(Saved entries)
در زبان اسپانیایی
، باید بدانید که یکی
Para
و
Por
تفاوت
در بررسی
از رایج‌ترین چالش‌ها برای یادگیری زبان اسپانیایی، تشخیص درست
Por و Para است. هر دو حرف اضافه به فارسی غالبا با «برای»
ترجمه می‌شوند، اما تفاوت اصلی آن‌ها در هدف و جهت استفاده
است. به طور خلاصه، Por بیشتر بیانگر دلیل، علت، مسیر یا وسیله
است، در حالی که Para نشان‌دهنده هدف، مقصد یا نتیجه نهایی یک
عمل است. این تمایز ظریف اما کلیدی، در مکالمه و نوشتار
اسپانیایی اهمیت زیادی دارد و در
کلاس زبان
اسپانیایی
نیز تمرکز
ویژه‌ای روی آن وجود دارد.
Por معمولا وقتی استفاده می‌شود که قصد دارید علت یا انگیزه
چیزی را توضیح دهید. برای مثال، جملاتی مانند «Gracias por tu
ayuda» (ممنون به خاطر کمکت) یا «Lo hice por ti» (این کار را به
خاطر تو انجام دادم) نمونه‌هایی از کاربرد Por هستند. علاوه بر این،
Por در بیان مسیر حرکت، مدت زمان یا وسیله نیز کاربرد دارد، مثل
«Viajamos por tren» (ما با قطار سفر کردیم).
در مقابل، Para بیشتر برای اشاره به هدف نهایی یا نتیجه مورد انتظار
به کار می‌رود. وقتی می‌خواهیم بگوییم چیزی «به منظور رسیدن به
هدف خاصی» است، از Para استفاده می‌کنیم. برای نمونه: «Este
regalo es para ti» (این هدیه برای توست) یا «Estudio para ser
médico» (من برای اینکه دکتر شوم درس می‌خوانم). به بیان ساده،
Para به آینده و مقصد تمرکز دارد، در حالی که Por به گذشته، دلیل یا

[Written task]
Write the entries above out again, verbatim.

[Answer to the problem]
در زبان اسپانیایی
، باید بدانید که یکی
Para
و
Por
تفاوت
در بررسی
از رایج‌ترین چالش‌ها برای یادگیری زبان اسپانیایی، تشخیص درست
Por و Para است. هر دو حرف اضافه به فارسی غالبا با «برای»
ترجمه می‌شوند، اما تفاوت اصلی آن‌ها در هدف و جهت استفاده
است. به طور خلاصه، Por بیشتر بیانگر دلیل، علت، مسیر یا وسیله
است، در حالی که Para نشان‌دهنده هدف، مقصد یا نتیجه نهایی یک
عمل است. این تمایز ظریف اما کلیدی، در مکالمه و نوشتار
اسپانیایی اهمیت زیادی دارد و در
کلاس زبان
اسپانیایی
نیز تمرکز
ویژه‌ای روی آن وجود دارد.
Por معمولا وقتی استفاده می‌شود که قصد دارید علت یا انگیزه
چیزی را توضیح دهید. برای مثال، جملاتی مانند «Gracias por tu
ayuda» (ممنون به خاطر کمکت) یا «Lo hice por ti» (این کار را به
خاطر تو انجام دادم) نمونه‌هایی از کاربرد Por هستند. علاوه بر این،
Por در بیان مسیر حرکت، مدت زمان یا وسیله نیز کاربرد دارد، مثل
«Viajamos por tren» (ما با قطار سفر کردیم).
در مقابل، Para بیشتر برای اشاره به هدف نهایی یا نتیجه مورد انتظار
به کار می‌رود. وقتی می‌خواهیم بگوییم چیزی «به منظور رسیدن به
هدف خاصی» است، از Para استفاده می‌کنیم. برای نمونه: «Este
regalo es para ti» (این هدیه برای توست) یا «Estudio para ser
médico» (من برای اینکه دکتر شوم درس می‌خوانم). به بیان ساده،
Para به آینده و مقصد تمرکز دارد، در حالی که Por به گذشته، دلیل یا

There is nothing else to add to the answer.